The smart decision that wins the battle for Mr Doran is the placing of the interval. He chooses to open the second half of tonight’s production at Act III Scene II, rather than at any of the more conventional points he might have used (i.e. the beginning of a full Act). This means that the section of the play that most resembles the production of Part One all comes before the interval and the material that the audience is going to find most amusing or compelling comes after the break.

Consequently, Doran has tried to find an extra flavour to spice up the first section of the performance and this comes most noticeably in two of the parts given to Anthony Byrne – Rumour and Pistol. Rumour, who sets the scene for the play, is clothed in contemporary dress (a Rolling Stones t-shirt) and uses a mobile phone to make his entry and connect with the audience. Pistol is a wild and rampant “turn” with gelled hair who reveals his bottom to the audience. Unfortunately, neither character can quite carry the weight that is needed. Rumour and his phone is too similar to the camera that Rupert Goold gave to Sam Troughton in his production of “Romeo and Juliet” a few years ago and Pistol is much too like several comedic roles that Jonathan Slinger has been given by the RSC in recent times.

And so Part I had two good sections. Part II relies a little too much on its second half to carry the day. But somehow carry the day it does. It is another triumph for Anthony Sher’s Falstaff and his cohorts and another great night out at the theatre. But I might wait a month or two after Part One before I book the tickets for Part Two. Sadly there will probably still be seats to be had.

Saved data entries
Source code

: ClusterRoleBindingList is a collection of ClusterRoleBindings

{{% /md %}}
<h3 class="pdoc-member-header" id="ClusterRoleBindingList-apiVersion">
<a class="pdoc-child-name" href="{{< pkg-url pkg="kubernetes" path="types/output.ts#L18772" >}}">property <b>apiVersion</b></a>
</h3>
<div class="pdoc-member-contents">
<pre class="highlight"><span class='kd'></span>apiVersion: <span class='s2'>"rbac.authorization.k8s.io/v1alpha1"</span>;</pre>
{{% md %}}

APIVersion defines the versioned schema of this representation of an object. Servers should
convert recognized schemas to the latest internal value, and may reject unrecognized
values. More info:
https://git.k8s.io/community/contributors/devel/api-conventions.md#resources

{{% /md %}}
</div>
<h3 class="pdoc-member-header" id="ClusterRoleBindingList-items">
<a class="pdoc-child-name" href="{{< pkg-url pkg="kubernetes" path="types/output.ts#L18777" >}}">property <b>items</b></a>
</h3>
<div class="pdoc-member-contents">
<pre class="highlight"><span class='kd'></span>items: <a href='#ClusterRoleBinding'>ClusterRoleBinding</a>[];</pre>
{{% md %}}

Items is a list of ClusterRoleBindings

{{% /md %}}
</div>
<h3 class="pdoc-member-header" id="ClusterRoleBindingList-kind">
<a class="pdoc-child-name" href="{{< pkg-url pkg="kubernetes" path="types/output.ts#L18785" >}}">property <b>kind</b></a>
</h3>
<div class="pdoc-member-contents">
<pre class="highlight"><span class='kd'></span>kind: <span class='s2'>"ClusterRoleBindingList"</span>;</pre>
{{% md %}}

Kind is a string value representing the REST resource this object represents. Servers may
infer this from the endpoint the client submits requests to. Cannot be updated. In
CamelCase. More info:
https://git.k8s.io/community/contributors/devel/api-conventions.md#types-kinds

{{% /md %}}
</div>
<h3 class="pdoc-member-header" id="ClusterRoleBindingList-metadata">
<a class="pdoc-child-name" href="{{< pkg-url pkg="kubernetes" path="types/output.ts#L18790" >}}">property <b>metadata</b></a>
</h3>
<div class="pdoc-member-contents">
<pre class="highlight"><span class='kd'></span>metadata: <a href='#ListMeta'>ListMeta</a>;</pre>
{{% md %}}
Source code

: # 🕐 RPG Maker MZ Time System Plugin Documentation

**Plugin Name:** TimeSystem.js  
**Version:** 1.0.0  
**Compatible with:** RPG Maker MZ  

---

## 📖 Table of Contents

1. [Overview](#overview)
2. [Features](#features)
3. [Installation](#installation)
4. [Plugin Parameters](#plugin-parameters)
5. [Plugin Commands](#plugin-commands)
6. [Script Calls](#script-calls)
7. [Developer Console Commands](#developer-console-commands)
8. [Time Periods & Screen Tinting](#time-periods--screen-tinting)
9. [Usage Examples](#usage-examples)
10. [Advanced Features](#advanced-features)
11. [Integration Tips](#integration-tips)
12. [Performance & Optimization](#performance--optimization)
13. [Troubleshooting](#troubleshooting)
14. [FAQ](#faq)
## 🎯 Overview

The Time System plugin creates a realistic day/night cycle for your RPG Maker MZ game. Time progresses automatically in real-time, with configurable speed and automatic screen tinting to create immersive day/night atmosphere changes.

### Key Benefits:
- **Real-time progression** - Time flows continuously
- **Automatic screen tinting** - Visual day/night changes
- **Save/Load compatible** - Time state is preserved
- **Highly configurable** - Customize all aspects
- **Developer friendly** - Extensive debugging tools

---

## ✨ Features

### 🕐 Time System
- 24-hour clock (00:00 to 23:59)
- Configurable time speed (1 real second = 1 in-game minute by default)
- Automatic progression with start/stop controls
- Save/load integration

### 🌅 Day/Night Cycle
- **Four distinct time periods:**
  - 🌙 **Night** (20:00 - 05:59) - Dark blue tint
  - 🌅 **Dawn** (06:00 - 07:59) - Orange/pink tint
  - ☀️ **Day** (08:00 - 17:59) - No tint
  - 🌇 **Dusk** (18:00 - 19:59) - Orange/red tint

- Tasks and exercises
#1 Please answer these questions using the review:
(a) At which act and scene does the second half of the production open?
(b) What band appears on the t-shirt Rumour wears?
(c) Whose Falstaff is called another triumph?
#2 Reproduce the review from "Consequently, Doran has" up to and including "in recent times.", substituting "smartphone" for "mobile phone".
The items are not needed for anything here.

- Results for each task
#1
(a) Act III Scene II
(b) The Rolling Stones
(c) Anthony Sher's

#2
Consequently, Doran has tried to find an extra flavour to spice up the first section of the performance and this comes most noticeably in two of the parts given to Anthony Byrne – Rumour and Pistol. Rumour, who sets the scene for the play, is clothed in contemporary dress (a Rolling Stones t-shirt) and uses a smartphone to make his entry and connect with the audience. Pistol is a wild and rampant “turn” with gelled hair who reveals his bottom to the audience. Unfortunately, neither character can quite carry the weight that is needed. Rumour and his phone is too similar to the camera that Rupert Goold gave to Sam Troughton in his production of “Romeo and Juliet” a few years ago and Pistol is much too like several comedic roles that Jonathan Slinger has been given by the RSC in recent times.